### TASK DESCRIPTION
Would you reproduce exactly the lines below from the one holding "birch & 15 & 0.150" through the one holding "birch & 30 & 0.300", inclusive, and no others?

....

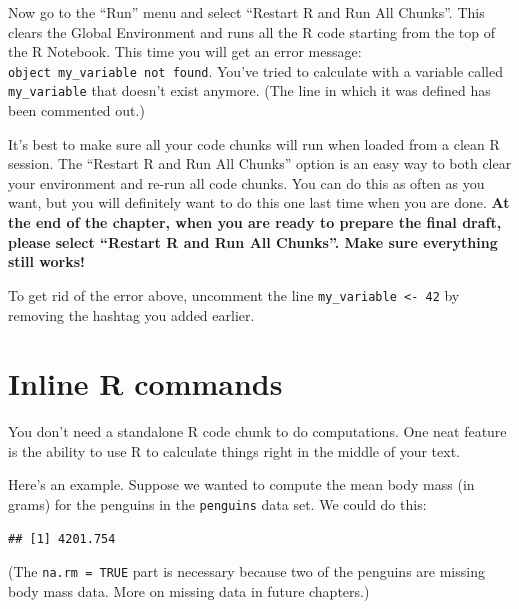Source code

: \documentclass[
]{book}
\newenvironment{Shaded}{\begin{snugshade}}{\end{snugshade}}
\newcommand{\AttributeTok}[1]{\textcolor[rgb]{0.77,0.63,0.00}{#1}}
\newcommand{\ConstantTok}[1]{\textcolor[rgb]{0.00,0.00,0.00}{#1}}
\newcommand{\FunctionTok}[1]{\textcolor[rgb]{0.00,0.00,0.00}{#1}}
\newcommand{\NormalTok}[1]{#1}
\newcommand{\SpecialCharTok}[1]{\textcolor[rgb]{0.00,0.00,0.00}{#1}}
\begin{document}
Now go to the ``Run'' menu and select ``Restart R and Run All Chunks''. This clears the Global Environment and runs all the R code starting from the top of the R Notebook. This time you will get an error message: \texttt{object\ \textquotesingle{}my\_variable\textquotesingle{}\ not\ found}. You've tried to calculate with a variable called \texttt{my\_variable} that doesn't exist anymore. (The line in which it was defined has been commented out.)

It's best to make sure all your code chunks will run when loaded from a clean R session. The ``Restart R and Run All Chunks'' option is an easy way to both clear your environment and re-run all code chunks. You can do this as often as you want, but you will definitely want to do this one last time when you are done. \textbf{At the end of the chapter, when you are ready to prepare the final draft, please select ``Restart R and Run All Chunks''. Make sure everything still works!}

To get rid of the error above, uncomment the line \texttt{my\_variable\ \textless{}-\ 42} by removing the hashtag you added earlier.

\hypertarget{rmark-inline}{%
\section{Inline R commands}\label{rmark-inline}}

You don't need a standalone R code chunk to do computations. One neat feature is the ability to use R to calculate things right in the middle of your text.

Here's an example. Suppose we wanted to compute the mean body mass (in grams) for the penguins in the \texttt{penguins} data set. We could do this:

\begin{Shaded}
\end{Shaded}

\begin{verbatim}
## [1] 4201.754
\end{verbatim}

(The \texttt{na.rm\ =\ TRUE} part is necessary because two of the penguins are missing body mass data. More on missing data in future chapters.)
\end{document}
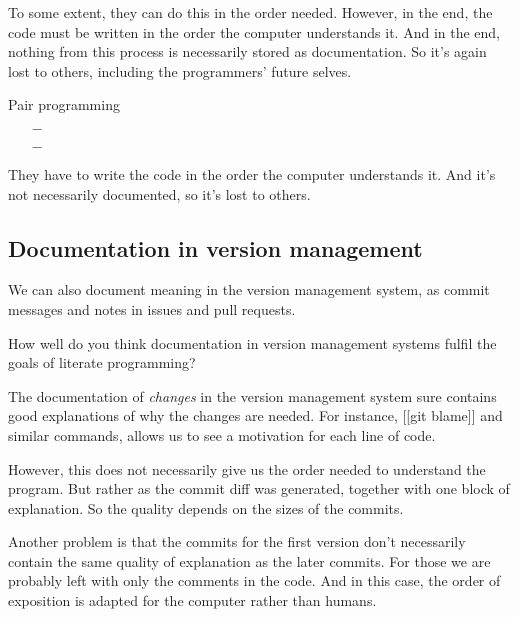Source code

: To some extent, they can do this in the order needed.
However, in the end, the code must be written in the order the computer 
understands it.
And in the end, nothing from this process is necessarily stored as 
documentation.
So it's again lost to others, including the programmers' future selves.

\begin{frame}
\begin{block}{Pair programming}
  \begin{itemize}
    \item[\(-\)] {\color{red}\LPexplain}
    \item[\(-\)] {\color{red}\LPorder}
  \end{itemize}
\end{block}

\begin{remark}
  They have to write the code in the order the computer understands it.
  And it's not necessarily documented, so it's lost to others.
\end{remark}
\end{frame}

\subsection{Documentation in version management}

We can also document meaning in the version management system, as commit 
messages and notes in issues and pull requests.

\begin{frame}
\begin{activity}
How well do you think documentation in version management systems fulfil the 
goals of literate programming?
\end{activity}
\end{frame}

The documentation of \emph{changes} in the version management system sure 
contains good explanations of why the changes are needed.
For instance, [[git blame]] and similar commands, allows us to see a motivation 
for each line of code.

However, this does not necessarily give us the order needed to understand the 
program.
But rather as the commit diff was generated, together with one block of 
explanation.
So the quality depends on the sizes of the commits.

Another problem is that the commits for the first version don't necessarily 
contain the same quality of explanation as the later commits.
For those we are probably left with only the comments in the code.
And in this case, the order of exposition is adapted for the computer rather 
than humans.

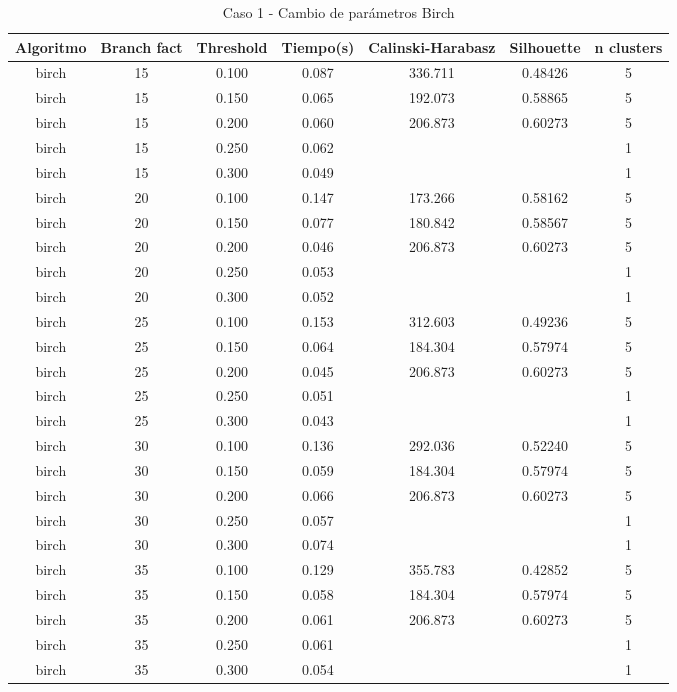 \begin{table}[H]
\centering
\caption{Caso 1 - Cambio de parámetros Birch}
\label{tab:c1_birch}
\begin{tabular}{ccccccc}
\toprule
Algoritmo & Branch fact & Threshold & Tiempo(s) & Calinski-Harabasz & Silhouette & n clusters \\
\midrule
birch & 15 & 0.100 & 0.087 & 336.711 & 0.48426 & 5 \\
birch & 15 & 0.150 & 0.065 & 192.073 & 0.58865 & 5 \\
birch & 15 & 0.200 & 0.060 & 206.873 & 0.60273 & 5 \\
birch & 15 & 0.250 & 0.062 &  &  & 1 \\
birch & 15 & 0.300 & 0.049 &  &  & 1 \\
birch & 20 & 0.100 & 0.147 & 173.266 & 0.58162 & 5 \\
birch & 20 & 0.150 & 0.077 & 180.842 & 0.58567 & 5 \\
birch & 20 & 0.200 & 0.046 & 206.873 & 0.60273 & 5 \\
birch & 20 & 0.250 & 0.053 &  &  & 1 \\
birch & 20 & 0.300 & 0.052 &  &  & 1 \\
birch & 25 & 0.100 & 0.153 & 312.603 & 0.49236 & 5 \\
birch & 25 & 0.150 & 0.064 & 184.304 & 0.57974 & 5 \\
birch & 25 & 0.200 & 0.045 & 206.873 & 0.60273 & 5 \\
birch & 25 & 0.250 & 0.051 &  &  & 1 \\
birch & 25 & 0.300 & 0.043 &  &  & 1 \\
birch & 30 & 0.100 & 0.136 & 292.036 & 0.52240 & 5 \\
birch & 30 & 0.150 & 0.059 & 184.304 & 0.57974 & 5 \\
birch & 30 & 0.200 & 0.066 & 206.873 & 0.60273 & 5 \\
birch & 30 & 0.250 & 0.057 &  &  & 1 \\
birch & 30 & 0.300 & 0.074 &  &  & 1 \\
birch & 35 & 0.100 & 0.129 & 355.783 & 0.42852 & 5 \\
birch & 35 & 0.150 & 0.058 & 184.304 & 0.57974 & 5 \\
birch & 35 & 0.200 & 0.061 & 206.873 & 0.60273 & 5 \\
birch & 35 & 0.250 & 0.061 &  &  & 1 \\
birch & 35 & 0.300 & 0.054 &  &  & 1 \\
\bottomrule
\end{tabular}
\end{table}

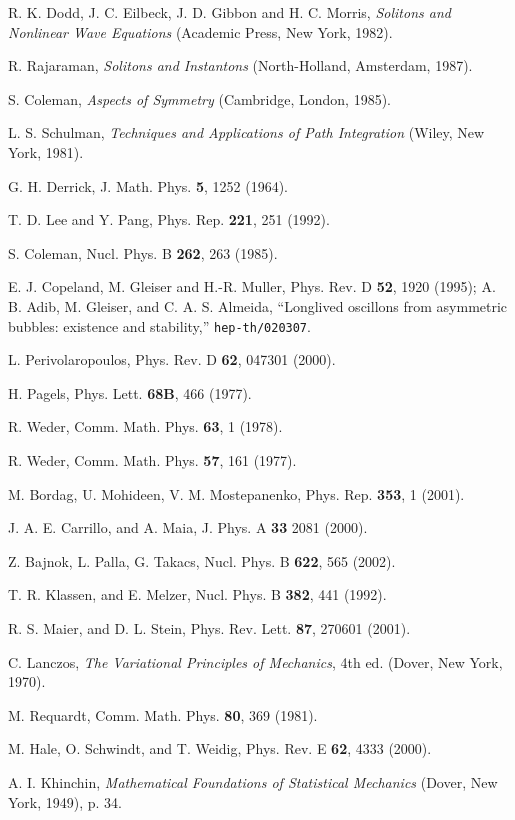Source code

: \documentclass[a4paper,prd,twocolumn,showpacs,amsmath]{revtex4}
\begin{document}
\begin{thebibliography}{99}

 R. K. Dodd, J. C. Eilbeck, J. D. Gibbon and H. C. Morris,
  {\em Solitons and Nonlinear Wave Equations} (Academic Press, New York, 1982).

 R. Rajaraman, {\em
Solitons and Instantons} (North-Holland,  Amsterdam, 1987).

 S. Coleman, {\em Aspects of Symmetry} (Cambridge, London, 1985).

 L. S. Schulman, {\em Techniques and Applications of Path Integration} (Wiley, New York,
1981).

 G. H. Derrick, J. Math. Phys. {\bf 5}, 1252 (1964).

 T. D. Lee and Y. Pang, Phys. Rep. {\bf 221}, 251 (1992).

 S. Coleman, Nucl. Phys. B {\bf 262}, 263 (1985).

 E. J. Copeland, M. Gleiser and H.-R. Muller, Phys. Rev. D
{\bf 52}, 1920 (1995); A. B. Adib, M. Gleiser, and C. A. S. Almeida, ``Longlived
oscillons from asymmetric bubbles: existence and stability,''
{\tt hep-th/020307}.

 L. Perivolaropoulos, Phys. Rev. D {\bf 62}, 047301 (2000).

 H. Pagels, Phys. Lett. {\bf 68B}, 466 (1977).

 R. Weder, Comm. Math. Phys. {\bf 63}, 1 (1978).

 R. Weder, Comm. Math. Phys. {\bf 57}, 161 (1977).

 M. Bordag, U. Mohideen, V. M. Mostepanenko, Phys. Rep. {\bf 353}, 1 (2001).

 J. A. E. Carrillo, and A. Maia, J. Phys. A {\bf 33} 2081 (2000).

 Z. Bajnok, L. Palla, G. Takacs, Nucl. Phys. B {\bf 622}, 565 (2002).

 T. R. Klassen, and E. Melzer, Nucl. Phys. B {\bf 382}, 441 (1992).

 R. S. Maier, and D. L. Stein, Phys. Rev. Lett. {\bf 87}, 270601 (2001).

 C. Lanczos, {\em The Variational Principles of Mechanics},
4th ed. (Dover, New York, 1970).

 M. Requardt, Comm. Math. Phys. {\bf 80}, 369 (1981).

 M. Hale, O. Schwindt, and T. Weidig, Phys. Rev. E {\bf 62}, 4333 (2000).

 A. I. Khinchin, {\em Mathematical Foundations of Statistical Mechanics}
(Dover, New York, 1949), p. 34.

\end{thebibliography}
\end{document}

....

### SOLUTION FOR THIS TASK
birch & 15 & 0.150 & 0.065 & 192.073 & 0.58865 & 5 \\
birch & 15 & 0.200 & 0.060 & 206.873 & 0.60273 & 5 \\
birch & 15 & 0.250 & 0.062 &  &  & 1 \\
birch & 15 & 0.300 & 0.049 &  &  & 1 \\
birch & 20 & 0.100 & 0.147 & 173.266 & 0.58162 & 5 \\
birch & 20 & 0.150 & 0.077 & 180.842 & 0.58567 & 5 \\
birch & 20 & 0.200 & 0.046 & 206.873 & 0.60273 & 5 \\
birch & 20 & 0.250 & 0.053 &  &  & 1 \\
birch & 20 & 0.300 & 0.052 &  &  & 1 \\
birch & 25 & 0.100 & 0.153 & 312.603 & 0.49236 & 5 \\
birch & 25 & 0.150 & 0.064 & 184.304 & 0.57974 & 5 \\
birch & 25 & 0.200 & 0.045 & 206.873 & 0.60273 & 5 \\
birch & 25 & 0.250 & 0.051 &  &  & 1 \\
birch & 25 & 0.300 & 0.043 &  &  & 1 \\
birch & 30 & 0.100 & 0.136 & 292.036 & 0.52240 & 5 \\
birch & 30 & 0.150 & 0.059 & 184.304 & 0.57974 & 5 \\
birch & 30 & 0.200 & 0.066 & 206.873 & 0.60273 & 5 \\
birch & 30 & 0.250 & 0.057 &  &  & 1 \\
birch & 30 & 0.300 & 0.074 &  &  & 1 \\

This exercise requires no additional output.